Memmelsdorf: Rollstuhlfahrer (38) will unbedingt arbeiten - und verzweifelt an deutscher Bürokratie
Autor: Sebastian Schanz
Memmelsdorf, Dienstag, 29. Januar 2019
Florian Weiss aus Memmelsdorf sitzt im Rollstuhl. Bordsteine kann er trotz Behinderung bewältigen - Barrieren der Bürokratie sind dagegen echte Hindernisse. Er will arbeiten. Doch dabei würden ihm Steine in den Weg gelegt, kritisiert er.
Florian Weiss hat sich zunächst nicht viel dabei gedacht, als er vor acht Jahren in seiner Wohnung ab und zu gestolpert ist: Mal blieb er an einem Teppich hängen, mal an einem Staubsaugerkabel. Irgendwann fiel er eine Treppe hinunter. Der Arzt diagnostizierte einen Bänderriss. "Er hat gesagt: ,Das muss doch höllisch wehtun.' Aber ich hab nichts gemerkt", erzählt der 38-Jährige. Seine Beine fühlten sich taub an. Ein Radiologe lieferte schließlich die bittere Erkenntnis, dass Florian Weiss unter einer seltenen Erkrankung des Rückenmarks leidet: Syringomyelie.
Früher Halbmarathons gelaufen
"Grob gesagt habe ich eine Blase im Nervenwasserkanal des Rückenmarks", erklärt der Memmelsdorfer bei sich zu Hause. Nach und nach verlor er das Gefühl in seinen Beinen. Der Sportler, der täglich trainierte, bei der Bundeswehr marschierte und bei Halbmarathons mitlief, musste plötzlich an Krücken gehen, fiel oft hin, traute sich kaum mehr aus dem Haus.
Heute sitzt Weiss im Rollstuhl. "Mein Porsche", sagt er zu seinem Sportmodell, dass es dem Mann mit den muskulösen Armen auch möglich macht, über Bordsteine und andere Hindernisse im Alltag hinwegzufahren. "Der Rollstuhl hat mir Mobilität gebracht", betont der 38-Jährige. Nur bei den bürokratischen Hindernissen kann ihm sein Porsche nicht helfen.
"Ich muss mir alles erstreiten"
Weiss zieht den Rollstuhl zu sich ans Sofa, als er erzählt, hebt sich mit den Armen in den Sitz und schiebt sich durch sein modern eingerichtetes Wohnzimmer in einem Memmelsdorfer Mehrfamilienhaus. Aus einer Kommode zieht er einen Aktenordner. "Ich habe noch einige davon. Das ist nur der Schriftverkehr seit Juni 2017", sagt er und lenkt zurück zum Sofa. "Die bürokratischen Barrieren sind viel aufwendiger als die gesundheitlichen Einschränkungen", erklärt er. "Ich muss mir alles erstreiten."

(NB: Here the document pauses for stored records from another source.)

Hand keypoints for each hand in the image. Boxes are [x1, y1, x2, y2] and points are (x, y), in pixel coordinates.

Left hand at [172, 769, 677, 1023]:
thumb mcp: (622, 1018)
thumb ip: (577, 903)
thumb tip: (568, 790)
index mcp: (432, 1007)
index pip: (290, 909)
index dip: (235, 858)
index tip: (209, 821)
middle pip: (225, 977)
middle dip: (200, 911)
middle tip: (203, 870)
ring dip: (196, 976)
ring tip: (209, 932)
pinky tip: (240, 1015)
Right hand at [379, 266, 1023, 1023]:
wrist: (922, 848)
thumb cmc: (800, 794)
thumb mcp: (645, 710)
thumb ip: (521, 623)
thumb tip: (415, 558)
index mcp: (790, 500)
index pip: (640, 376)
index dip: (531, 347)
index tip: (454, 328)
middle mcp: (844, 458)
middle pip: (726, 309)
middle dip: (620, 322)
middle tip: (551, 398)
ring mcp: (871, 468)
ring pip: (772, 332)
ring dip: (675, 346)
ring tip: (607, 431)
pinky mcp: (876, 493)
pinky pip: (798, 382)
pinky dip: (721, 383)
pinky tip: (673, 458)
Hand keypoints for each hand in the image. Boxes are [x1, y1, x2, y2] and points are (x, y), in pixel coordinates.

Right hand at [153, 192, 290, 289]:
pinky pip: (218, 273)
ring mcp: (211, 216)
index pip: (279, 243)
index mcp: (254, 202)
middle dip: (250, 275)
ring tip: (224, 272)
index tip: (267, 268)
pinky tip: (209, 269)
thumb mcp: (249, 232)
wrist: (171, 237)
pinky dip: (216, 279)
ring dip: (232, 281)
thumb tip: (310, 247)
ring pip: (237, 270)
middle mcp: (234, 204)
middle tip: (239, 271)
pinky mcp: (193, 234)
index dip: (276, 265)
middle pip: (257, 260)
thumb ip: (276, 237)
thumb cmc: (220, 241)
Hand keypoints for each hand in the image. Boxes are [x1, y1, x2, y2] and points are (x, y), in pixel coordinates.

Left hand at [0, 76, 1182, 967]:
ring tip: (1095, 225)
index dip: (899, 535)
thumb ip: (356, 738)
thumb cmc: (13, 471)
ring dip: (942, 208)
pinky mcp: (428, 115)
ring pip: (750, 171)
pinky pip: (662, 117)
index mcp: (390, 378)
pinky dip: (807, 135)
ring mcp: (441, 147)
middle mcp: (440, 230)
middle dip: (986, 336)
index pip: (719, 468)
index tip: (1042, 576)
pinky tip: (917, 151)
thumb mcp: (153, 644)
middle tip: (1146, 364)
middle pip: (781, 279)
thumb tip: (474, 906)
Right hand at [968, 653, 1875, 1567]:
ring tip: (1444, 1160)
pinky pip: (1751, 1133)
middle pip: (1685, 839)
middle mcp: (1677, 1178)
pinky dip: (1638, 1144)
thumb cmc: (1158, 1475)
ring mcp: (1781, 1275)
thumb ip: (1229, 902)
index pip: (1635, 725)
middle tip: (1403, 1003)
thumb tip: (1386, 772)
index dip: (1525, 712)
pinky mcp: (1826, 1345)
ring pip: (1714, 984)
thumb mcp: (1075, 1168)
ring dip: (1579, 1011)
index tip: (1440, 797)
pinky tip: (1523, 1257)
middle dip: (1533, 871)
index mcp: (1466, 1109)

Trotz seiner Erkrankung wolle er unbedingt arbeiten. Nach der Reha habe er also im Arbeitsamt vorgesprochen, wollte vom Kfz-Mechatroniker zum Bürokaufmann umschulen. "Dort hat man mir gesagt: Was meinen Sie, wer sie sind? Da draußen sind 100 Bürokaufmänner, wir brauchen nicht noch den 101sten." Statt der Umschulung habe man ihm die Frühverrentung wegen Berufsunfähigkeit nahegelegt. "Aber das will ich nicht. Du verblödest total. Finanziell wird es durchs Nichtstun auch nicht besser. Ich will arbeiten. An mir beißen die sich die Zähne aus."
Lektüre im Sozialgesetzbuch
Die Arbeitsagentur weist die Vorwürfe zurück, will sich zum Einzelfall jedoch nicht äußern. Pressesprecher Matthias Klar betont: "Unsere Mitarbeiter tun alles, um den Menschen zu helfen." Selbstverwirklichung nach Eignung, Neigung und Fähigkeiten stehe im Vordergrund. Teilhabe am Arbeitsleben habe Vorrang vor Rentenleistungen. "Wir haben spezielle Vermittler, speziell für Schwerbehinderte", sagt Klar - jedoch sei die Arbeitsagentur nicht bei jeder Unterstützungsleistung zuständig.
Florian Weiss versuchte es schließlich mithilfe seines Reha-Arztes bei der Deutschen Rentenversicherung, seine Umschulung zu bekommen. "Ich kenne mittlerweile das Sozialgesetzbuch ziemlich gut", sagt er und blättert in den Dokumenten. Mit Rot hat er die Ablehnungen unterstrichen, mit Gelb deren Begründungen. Grüne und pinke Zettel markieren die wichtigsten Seiten.